What are the writing methods of Oracle Bone Inscriptions, bronze inscriptions, seal script, official script, regular script and running script?

Oracle Bone Inscriptions, Jinwen, seal script, official script, regular script and running script of I, II, III, IV, V, VI, VII, VIII, IX and X are written as follows:

Extended data:

The development of Chinese characters from Oracle Bone Inscriptions to today has a history of more than 3,000 years. The development of Chinese characters has gone through several stages, such as inscriptions on bronze, big seal script, small seal script, official script, cursive script, regular script and running script. The passage time of these fonts is sometimes not completely divided, but parallel or cross.

Bronze inscriptions, also known as Zhong Dingwen and inscriptions, are written on bronzes. It appeared on bronzes in the late Shang Dynasty and developed in the Western Zhou Dynasty.

Generally speaking, the inscriptions on bronzes in the late Shang Dynasty are no more than 50 words, and the characters cast on Mao in the late Western Zhou Dynasty are as long as 497 words. The shape of bronze inscriptions is very similar to that of Oracle Bone Inscriptions, which is basically a glyph.

In the Spring and Autumn Period and the Warring States Period, the economy and culture flourished and the application of characters became more and more extensive. The ancient prose of the Six Kingdoms is also a kind of "seal script", which is more closely related to the bronze inscriptions of the Western Zhou Dynasty than the Qin script. The meaning of seal script is to lengthen the strokes and become a soft long line.

In 22 1 year BC, Qin Shihuang unified China, unified the national writing, currency and weights and measures, and stipulated the national standard font. Let the whole country write in their simplified Chinese characters. This is Xiao Zhuan.

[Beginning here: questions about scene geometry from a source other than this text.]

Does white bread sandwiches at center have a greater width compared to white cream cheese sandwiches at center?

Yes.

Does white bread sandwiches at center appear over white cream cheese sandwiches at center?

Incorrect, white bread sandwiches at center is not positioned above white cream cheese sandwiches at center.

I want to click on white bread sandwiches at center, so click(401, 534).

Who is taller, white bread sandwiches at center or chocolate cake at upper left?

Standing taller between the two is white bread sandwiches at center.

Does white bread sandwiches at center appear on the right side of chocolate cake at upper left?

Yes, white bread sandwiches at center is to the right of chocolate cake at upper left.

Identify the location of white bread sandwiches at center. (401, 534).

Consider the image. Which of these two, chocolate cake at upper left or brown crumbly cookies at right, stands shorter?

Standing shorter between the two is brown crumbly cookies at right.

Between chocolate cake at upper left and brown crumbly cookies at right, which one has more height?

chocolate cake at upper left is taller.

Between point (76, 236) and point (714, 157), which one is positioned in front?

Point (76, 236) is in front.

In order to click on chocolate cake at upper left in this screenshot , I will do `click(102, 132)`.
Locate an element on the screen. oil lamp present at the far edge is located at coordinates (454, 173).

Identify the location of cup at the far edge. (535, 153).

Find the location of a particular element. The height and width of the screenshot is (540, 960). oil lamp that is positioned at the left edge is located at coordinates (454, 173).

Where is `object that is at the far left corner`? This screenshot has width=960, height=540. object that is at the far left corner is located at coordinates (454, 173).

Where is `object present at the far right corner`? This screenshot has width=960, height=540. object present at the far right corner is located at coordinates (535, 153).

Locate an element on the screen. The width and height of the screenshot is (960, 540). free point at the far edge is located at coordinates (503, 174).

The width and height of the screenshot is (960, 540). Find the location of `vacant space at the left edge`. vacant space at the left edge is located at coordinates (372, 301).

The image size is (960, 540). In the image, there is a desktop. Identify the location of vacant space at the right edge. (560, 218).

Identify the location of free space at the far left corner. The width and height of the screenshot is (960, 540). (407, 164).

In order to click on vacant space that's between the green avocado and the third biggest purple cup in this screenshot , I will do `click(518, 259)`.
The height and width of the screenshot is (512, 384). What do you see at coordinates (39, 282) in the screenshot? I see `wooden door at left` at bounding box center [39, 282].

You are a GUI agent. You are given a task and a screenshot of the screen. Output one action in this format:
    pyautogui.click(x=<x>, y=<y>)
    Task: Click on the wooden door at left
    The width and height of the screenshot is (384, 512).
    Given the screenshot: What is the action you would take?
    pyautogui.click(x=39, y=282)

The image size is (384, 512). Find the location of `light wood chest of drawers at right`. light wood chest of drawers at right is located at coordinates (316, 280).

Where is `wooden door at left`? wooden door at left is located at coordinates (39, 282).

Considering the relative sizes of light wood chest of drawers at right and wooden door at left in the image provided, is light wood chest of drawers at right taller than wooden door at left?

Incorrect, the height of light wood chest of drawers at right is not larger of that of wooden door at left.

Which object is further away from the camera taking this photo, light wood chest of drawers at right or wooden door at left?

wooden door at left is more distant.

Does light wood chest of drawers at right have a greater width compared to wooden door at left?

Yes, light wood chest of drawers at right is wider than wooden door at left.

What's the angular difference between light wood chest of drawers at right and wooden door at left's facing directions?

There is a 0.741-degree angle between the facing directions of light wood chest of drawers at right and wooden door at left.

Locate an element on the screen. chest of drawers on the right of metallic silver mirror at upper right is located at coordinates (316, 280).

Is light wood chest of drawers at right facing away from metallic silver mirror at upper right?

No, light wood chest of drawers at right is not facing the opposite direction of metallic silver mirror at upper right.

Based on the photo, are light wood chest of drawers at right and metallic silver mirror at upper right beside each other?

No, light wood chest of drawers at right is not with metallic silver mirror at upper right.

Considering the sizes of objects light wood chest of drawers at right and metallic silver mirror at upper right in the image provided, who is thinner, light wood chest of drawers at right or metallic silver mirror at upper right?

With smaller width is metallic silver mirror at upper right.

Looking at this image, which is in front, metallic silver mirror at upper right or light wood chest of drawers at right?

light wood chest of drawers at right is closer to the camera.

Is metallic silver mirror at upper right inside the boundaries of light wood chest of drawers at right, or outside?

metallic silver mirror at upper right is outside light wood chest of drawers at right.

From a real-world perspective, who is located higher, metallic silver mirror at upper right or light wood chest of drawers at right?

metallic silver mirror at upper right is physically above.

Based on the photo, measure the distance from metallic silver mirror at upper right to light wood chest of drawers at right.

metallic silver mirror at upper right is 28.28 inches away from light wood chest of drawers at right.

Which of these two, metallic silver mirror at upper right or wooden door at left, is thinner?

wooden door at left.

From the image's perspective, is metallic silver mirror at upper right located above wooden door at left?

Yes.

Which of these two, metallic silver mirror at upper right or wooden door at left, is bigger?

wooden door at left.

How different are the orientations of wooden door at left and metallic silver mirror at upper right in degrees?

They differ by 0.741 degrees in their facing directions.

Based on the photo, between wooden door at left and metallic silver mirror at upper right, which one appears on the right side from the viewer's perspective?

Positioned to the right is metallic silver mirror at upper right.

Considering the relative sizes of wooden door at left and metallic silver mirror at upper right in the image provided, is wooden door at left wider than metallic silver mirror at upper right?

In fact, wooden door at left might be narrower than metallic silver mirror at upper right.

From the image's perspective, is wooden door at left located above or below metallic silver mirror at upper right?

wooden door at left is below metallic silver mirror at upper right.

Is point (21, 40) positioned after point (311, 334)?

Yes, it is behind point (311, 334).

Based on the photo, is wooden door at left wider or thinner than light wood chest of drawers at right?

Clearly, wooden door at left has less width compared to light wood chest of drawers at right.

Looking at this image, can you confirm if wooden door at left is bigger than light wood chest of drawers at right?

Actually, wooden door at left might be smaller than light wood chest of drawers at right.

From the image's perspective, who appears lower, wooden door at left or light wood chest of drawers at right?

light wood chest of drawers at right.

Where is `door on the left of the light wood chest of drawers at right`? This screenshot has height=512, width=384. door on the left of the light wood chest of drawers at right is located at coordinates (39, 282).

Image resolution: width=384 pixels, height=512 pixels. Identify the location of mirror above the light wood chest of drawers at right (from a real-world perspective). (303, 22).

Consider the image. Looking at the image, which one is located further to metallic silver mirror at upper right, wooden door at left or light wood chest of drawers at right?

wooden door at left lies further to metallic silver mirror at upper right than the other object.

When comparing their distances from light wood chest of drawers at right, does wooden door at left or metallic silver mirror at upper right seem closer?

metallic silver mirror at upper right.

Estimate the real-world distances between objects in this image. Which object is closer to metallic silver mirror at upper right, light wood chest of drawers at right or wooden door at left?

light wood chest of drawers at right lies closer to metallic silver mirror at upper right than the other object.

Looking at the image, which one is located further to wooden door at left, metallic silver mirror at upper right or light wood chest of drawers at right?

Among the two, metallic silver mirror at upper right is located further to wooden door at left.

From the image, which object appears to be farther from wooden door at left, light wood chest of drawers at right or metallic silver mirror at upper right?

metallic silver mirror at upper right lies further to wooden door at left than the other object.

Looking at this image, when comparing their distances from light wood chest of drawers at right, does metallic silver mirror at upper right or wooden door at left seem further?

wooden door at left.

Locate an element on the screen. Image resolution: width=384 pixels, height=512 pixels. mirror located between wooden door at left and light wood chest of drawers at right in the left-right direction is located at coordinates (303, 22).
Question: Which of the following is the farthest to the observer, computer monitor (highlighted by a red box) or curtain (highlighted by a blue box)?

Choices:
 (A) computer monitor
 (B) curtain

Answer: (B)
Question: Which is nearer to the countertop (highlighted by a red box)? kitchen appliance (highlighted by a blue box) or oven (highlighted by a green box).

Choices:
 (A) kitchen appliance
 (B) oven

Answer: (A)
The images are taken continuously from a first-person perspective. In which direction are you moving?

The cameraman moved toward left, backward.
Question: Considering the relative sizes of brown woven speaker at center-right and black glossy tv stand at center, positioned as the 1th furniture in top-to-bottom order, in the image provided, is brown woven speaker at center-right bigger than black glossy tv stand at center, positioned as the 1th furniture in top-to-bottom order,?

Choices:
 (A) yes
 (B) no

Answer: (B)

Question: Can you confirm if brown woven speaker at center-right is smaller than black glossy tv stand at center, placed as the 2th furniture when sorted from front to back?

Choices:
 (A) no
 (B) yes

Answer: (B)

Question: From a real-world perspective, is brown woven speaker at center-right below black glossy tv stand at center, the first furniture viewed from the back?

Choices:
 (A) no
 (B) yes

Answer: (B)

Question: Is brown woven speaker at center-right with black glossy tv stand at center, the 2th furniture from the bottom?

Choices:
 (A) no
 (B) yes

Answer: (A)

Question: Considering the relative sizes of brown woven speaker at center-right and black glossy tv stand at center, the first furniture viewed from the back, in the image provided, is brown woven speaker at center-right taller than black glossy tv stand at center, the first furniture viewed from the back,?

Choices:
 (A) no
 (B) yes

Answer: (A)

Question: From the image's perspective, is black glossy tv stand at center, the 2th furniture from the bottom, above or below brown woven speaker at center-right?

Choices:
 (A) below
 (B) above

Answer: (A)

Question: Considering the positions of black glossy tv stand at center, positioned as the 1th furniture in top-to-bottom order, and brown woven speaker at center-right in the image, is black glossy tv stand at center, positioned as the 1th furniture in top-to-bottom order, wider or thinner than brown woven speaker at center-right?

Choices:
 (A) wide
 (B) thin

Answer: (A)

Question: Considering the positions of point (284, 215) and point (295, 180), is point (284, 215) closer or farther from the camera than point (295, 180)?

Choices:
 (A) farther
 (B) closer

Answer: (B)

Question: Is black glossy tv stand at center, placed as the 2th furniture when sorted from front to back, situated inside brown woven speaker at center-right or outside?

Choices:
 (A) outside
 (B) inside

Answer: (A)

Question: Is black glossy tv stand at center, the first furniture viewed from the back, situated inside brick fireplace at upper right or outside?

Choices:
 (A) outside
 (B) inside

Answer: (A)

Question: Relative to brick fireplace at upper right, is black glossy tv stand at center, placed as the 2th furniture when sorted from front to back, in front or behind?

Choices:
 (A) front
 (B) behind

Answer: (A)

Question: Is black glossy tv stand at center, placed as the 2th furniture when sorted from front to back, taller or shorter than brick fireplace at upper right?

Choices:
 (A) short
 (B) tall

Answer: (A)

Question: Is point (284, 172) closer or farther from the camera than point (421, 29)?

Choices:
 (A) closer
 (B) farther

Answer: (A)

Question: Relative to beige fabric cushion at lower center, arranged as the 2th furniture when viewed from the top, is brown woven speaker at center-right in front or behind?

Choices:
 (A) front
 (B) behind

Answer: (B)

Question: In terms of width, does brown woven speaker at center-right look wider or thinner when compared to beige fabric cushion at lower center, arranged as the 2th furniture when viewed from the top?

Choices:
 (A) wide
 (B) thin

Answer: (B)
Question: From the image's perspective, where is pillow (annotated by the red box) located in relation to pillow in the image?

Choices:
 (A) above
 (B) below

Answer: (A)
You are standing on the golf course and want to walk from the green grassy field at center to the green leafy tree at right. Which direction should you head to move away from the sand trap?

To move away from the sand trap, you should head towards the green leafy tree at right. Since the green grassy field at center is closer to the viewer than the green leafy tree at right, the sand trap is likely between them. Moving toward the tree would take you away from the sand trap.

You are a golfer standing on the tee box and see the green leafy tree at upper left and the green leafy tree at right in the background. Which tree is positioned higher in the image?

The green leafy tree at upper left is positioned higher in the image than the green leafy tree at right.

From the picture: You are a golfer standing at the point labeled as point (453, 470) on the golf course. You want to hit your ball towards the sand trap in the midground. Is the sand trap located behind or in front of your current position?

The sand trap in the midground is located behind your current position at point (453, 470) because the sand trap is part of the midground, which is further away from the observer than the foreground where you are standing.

Xiao Zhuan was gradually replaced by a more convenient and simplified official script. By the Han Dynasty, Xiao Zhuan had become a formal style in the whole country. This is the official script handed down from the Han Dynasty.

Official script later evolved into cursive script. This is a fast style of official script, which has developed into an independent font since the Eastern Han Dynasty. At the same time, cursive script appeared in regular script, also known as "official script" or "original script", which matured in the Eastern Han Dynasty and prevailed in Wei, Jin, Southern and Northern Dynasties.

A font that finally appeared at the end of the Eastern Han Dynasty is running script, which basically looks like regular script and can be said to be a tribe of regular script. Regular script, running script and cursive script have been handed down to this day.